Birleşmiş Milletler yetkilileri geçtiğimiz günlerde, İsrail güvenlik güçlerinin Filistinlilere yönelik şiddet uygulamalarının araştırılması gerektiğini deklare etti. Ayrıca İsrail tarafından kapalı cezaevi haline getirilen Gazze’deki ablukanın da sonlandırılması gerektiği vurgulandı.
Bu açıklamalar yapılsa da Filistin’deki yüksek tansiyon düşürülemedi. Cuma vakti yüz binin üzerinde Müslümanın bir araya geldiği Mescid-i Aksa’da İsrail güvenlik güçleri kalabalık üzerine gaz bombası attı ve gerginlik tırmandı.
Hamas ise bildirisinde, İsrail’in sonunu getireceğini açıkladı. Tarafların karşılıklı saldırıları devam ediyor. Gazze’den atılan roketler sebebiyle İsrail’de sirenler çalarken, İsrail güvenlik güçleri Gazze’ye hava saldırıları düzenliyor.

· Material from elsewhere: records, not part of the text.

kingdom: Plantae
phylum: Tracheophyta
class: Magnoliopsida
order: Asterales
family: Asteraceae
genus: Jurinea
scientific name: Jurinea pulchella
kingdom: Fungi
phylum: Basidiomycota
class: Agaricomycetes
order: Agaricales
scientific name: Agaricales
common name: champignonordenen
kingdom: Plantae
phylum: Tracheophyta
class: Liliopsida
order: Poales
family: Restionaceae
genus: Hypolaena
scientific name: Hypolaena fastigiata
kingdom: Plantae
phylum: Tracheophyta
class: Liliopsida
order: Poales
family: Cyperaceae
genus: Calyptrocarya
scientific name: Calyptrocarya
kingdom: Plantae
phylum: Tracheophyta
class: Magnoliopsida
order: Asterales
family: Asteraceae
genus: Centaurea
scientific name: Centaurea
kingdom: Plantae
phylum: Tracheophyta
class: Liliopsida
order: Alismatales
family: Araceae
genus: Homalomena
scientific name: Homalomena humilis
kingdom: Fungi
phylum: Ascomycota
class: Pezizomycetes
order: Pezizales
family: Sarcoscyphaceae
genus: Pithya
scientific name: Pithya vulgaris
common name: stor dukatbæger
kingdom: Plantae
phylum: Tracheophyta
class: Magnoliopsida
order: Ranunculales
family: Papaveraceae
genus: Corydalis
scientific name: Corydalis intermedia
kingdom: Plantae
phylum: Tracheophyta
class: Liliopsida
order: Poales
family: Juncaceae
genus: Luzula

İsrail vatandaşı Filistinlilerin partisi Raam, çatışmalardan dolayı hükümetteki desteğini askıya aldı, büyük bir politik kriz meydana geldi. 8 partinin oluşturduğu koalisyon ilk büyük sınavına böylelikle girmiş oldu.
Tarihin sayfasından…
İsrail’in kuruluş sürecinde Arap ve Yahudiler arasındaki çatışmalar ekseriyetle politik bir amaca hizmet etse de şiddetin kontrol altına alınamadığı katliamlarda gerçekleşmiştir. Siyonist zihniyetin Deir Yasin katliamı bunların en belirgin olanlarındandır. Bu sayede Araplara korku salmak istenmiştir. Sonuç itibariyle yaşananlar diğer ülkelere Arapların göçlerini hızlandırmış ve yine politik bir faydaya hizmet etmiştir.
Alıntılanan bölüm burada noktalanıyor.